Da Presidência dos Setenta


O Espírito Santo trabalha em perfeita união com o Pai Celestial e Jesus Cristo, desempenhando muitos papéis importantes e responsabilidades diferentes.

Em 1994, o Presidente Howard W. Hunter convidou todos os membros da Igreja a “fazer do templo (…) o grande símbolo de [nossa] condição de membros da Igreja”.1 Mais tarde, naquele mesmo ano, foi concluída a construção do Templo de Bountiful Utah. Como muitos, estávamos ansiosos para levar nossa jovem família para a visitação pública antes da dedicação. Trabalhamos diligentemente para preparar nossos filhos para entrar no templo, orando sinceramente para que tivessem uma experiência espiritual, a fim de que o templo se tornasse o ponto principal da vida deles.
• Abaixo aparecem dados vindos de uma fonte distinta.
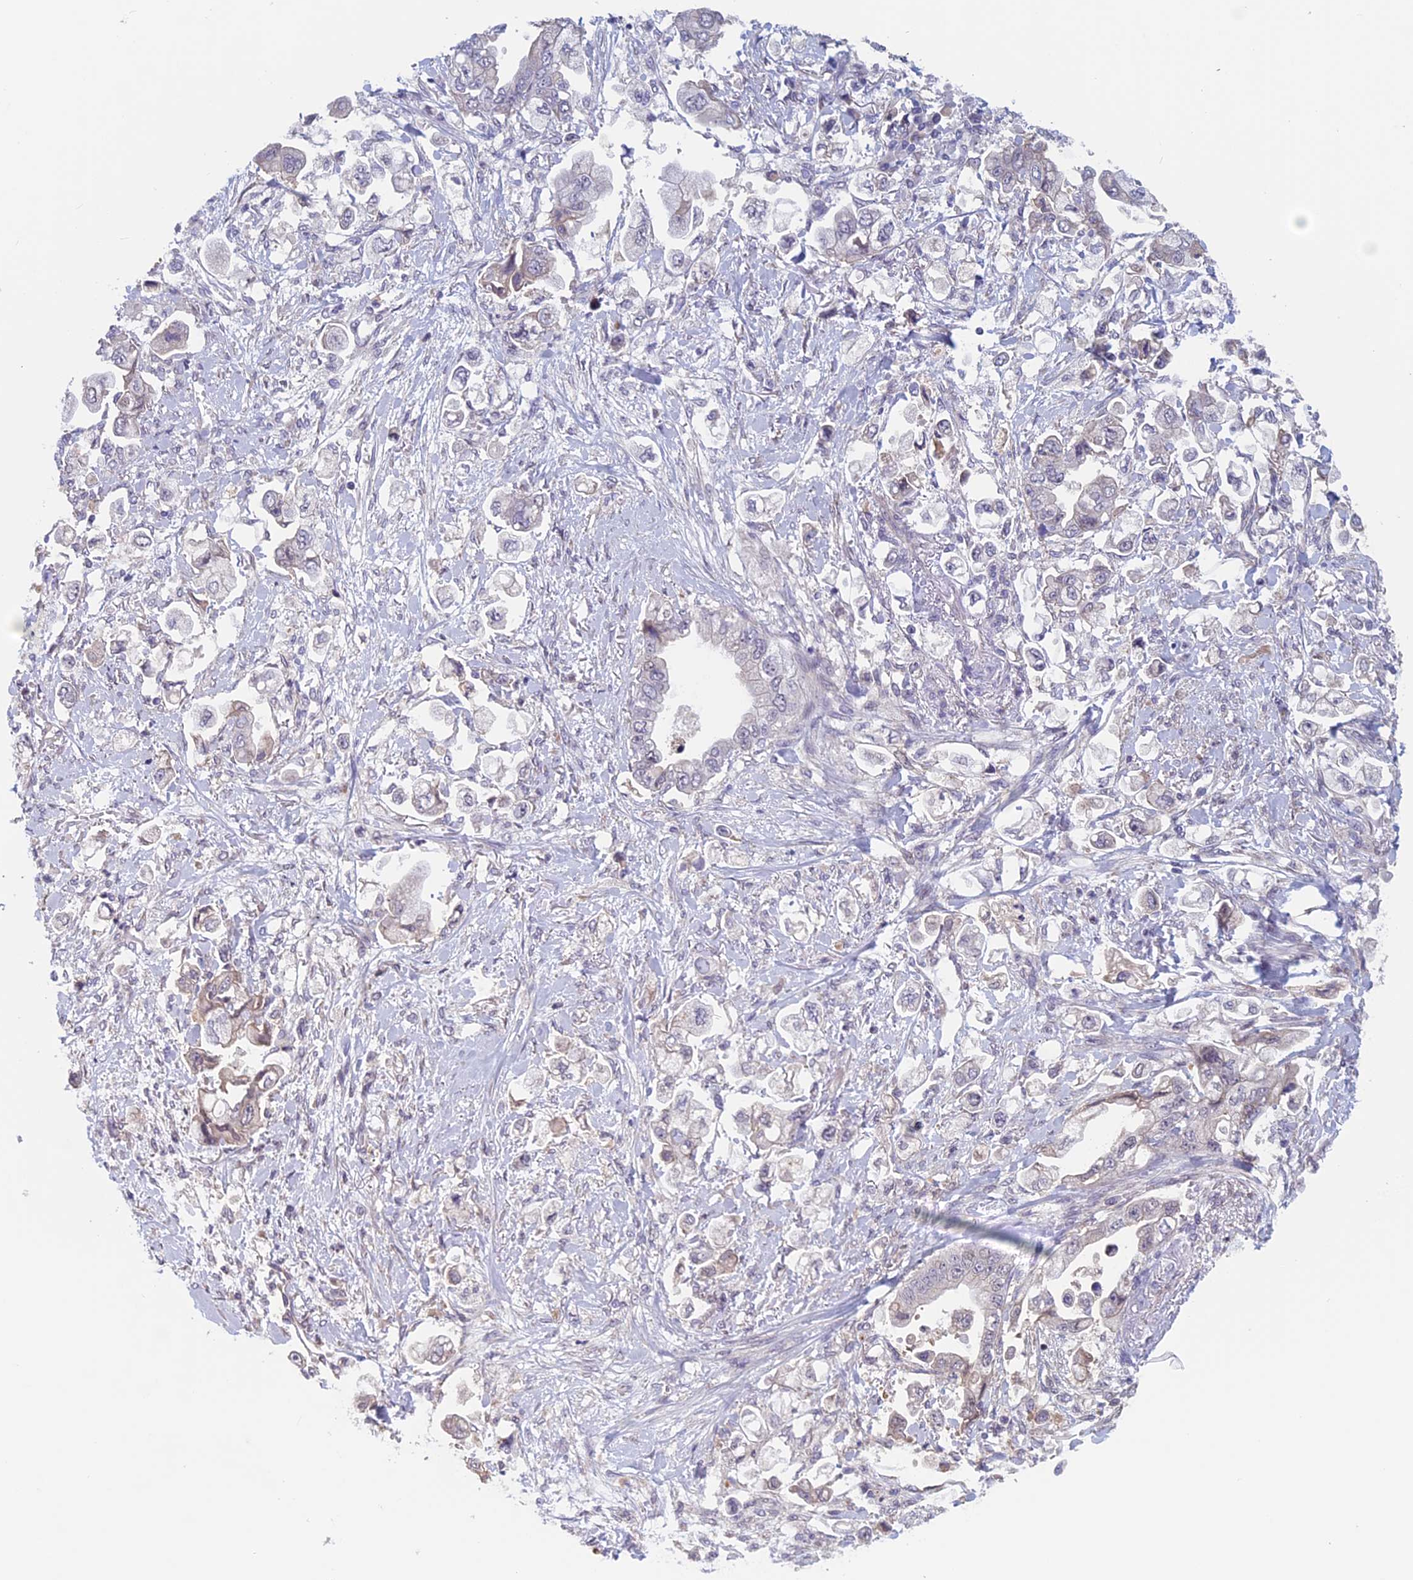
{"staining": {"intensity": "negative", "quantity": "none", "location": "none"}, "tissue": "stomach cancer", "cell_type": "Tumor cells", "image_type": "cancer", "snomed": [{"axis": "morphology", "description": "Adenocarcinoma, NOS"}, {"axis": "topography", "description": "Stomach"}], "caption": "An image of stomach adenocarcinoma stained for a protein exhibits no brown staining in tumor cells. The staining was performed using DAB (3,3'-diaminobenzidine) to visualize the protein expression in brown, while the nuclei were stained in blue with hematoxylin (Magnification: 20x).", "gene": "SLC1A6", "patient": {"sex": "male", "age": 62}}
Ao entrarmos reverentemente no templo, admirei a magnífica arquitetura, o elegante acabamento, a luz que brilhava através das imensas janelas e as muitas pinturas inspiradoras. Todos os aspectos daquele edifício sagrado eram realmente primorosos.

Ao entrar na sala celestial, subitamente me dei conta de que nosso filho caçula, Ben, de seis anos, estava agarrado a minha perna. Parecia ansioso, talvez até um pouco preocupado.

“O que foi, filho?” Sussurrei.

“Pai”, respondeu ele, “o que está acontecendo aqui? Nunca me senti assim antes”.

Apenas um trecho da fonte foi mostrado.